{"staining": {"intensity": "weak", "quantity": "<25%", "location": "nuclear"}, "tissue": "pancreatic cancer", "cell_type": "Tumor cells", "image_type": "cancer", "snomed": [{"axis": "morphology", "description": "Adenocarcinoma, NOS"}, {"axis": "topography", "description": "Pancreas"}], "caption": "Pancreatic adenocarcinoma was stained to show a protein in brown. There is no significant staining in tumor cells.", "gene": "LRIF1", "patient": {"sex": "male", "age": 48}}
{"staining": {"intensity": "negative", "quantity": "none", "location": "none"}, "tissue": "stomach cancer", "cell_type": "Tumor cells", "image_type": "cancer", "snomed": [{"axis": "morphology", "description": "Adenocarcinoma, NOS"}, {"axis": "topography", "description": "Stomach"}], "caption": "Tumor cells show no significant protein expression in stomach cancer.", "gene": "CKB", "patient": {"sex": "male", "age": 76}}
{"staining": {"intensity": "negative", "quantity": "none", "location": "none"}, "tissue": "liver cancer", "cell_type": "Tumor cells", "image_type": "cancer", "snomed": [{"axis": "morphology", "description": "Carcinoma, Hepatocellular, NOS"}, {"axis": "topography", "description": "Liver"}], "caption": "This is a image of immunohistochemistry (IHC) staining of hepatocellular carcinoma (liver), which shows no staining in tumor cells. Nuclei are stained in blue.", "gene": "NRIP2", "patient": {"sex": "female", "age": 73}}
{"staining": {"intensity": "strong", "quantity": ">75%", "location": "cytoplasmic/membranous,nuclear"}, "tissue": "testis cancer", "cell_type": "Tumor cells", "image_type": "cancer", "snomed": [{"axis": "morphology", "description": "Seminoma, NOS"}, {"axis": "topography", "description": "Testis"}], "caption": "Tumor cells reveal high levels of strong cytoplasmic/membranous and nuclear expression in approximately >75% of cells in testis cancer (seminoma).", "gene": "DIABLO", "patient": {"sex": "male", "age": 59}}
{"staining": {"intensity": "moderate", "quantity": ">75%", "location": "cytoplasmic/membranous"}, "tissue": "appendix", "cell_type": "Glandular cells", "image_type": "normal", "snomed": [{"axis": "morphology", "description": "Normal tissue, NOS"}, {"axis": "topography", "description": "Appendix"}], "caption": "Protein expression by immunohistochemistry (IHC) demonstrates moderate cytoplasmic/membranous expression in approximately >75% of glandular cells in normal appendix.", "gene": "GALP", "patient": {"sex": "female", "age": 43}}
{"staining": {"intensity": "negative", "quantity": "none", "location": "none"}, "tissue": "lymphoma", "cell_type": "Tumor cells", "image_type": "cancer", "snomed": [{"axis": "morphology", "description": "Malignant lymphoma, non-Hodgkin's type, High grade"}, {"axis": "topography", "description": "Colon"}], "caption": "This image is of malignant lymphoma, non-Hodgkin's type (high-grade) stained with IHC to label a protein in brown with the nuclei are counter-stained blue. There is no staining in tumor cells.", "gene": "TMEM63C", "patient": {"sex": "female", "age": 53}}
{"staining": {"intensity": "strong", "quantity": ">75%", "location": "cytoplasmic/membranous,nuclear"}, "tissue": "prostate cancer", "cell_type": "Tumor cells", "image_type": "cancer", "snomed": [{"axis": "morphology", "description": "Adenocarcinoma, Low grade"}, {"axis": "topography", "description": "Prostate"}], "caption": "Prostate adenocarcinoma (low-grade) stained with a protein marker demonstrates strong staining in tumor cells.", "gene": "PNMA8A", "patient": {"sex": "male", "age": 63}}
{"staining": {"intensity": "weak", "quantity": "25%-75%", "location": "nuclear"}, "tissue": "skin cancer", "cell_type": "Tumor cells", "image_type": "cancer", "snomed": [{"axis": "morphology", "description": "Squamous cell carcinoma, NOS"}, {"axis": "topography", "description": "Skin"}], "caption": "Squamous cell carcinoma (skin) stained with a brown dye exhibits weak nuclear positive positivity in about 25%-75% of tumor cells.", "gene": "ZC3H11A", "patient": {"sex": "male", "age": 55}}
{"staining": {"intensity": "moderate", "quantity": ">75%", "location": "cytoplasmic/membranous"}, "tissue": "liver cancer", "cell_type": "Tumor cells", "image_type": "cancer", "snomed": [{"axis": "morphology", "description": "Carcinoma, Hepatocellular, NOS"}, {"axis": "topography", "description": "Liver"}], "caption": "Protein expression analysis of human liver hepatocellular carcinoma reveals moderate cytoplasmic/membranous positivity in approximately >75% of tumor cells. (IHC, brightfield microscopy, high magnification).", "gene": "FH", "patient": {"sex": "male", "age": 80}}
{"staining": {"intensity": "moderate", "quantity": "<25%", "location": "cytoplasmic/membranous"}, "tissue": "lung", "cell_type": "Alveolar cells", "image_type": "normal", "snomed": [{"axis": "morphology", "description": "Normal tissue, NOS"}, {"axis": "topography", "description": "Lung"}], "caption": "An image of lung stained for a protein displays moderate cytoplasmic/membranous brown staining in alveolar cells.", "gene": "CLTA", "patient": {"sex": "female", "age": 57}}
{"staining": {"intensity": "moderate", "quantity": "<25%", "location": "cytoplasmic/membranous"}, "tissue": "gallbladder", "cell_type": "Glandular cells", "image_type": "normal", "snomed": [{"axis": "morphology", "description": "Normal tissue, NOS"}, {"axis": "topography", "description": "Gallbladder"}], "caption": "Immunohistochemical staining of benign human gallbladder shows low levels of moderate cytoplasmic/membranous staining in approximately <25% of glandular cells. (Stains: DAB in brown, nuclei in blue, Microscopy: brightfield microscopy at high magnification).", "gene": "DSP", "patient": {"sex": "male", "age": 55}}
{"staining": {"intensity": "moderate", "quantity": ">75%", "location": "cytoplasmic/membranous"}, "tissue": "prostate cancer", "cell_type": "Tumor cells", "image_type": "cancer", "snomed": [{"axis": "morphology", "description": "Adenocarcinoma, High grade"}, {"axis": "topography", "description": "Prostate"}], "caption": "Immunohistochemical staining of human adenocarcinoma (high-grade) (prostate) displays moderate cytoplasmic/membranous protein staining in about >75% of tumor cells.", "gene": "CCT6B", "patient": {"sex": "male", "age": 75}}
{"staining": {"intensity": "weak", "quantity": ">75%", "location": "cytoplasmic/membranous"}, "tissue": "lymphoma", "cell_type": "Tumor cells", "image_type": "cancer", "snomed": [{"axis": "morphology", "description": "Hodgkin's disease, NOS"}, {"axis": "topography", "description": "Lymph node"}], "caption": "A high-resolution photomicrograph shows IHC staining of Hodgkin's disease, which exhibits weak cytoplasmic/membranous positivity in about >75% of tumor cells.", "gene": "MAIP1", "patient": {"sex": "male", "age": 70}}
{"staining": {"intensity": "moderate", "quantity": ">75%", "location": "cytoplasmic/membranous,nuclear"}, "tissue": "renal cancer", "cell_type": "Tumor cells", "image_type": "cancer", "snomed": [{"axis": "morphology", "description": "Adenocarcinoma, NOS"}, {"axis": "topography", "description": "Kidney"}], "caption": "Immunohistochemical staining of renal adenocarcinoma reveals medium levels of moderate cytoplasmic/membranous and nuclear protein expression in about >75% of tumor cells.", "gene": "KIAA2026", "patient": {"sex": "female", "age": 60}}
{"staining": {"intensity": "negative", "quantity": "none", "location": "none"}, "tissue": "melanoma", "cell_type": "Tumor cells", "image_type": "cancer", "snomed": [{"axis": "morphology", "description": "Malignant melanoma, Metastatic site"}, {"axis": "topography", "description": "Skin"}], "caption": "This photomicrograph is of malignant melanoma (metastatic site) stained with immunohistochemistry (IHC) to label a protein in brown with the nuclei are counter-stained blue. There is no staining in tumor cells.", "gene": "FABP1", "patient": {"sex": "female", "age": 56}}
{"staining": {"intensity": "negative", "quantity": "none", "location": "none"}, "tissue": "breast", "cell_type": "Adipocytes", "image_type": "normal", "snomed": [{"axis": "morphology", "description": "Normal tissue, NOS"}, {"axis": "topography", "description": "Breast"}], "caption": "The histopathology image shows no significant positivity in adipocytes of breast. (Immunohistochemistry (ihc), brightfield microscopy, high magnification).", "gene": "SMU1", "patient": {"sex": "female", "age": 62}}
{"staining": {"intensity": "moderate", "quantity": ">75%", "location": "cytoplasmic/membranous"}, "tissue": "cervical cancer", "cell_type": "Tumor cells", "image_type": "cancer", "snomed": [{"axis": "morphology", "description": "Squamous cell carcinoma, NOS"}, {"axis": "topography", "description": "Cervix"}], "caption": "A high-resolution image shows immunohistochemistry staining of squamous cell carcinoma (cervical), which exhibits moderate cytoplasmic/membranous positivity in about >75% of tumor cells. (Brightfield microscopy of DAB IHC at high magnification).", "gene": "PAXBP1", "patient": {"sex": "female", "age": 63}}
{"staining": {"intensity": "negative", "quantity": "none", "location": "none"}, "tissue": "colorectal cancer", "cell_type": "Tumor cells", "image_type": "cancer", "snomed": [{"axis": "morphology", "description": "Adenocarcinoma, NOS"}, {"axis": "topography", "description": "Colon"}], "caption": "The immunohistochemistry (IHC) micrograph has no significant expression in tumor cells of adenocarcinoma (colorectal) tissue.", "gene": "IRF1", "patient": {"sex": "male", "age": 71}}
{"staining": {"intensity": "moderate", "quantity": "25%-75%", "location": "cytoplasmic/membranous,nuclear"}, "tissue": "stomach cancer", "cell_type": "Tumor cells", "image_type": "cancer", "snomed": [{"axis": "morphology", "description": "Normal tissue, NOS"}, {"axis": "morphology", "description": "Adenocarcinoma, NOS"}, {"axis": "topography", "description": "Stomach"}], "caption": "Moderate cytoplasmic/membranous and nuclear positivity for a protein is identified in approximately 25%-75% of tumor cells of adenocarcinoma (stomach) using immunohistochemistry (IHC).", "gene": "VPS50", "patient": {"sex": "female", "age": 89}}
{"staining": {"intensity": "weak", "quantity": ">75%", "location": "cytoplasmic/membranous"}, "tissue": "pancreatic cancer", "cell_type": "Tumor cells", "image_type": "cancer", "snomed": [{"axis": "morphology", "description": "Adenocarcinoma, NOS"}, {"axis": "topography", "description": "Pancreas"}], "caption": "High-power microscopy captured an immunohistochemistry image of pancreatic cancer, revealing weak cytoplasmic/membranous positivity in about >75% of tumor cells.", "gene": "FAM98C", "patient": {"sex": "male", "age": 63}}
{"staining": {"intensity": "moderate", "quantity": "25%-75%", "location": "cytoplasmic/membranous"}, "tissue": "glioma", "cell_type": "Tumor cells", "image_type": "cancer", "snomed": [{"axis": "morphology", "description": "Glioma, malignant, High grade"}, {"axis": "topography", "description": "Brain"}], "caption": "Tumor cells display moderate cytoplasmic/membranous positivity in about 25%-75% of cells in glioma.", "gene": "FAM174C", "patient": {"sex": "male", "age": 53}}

__________________________________________________

## Your assignment
Would you retype the lines above from the one with "non-Hodgkin's type, High" down to the one with "adenocarcinoma (low-grade) stained", word for word, both ends included and no other lines?

## Solution for this exercise
{"staining": {"intensity": "negative", "quantity": "none", "location": "none"}, "tissue": "lymphoma", "cell_type": "Tumor cells", "image_type": "cancer", "snomed": [{"axis": "morphology", "description": "Malignant lymphoma, non-Hodgkin's type, High grade"}, {"axis": "topography", "description": "Colon"}], "caption": "This image is of malignant lymphoma, non-Hodgkin's type (high-grade) stained with IHC to label a protein in brown with the nuclei are counter-stained blue. There is no staining in tumor cells.", "gene": "TMEM63C", "patient": {"sex": "female", "age": 53}}
{"staining": {"intensity": "strong", "quantity": ">75%", "location": "cytoplasmic/membranous,nuclear"}, "tissue": "prostate cancer", "cell_type": "Tumor cells", "image_type": "cancer", "snomed": [{"axis": "morphology", "description": "Adenocarcinoma, Low grade"}, {"axis": "topography", "description": "Prostate"}], "caption": "Prostate adenocarcinoma (low-grade) stained with a protein marker demonstrates strong staining in tumor cells.", "gene": "PNMA8A", "patient": {"sex": "male", "age": 63}}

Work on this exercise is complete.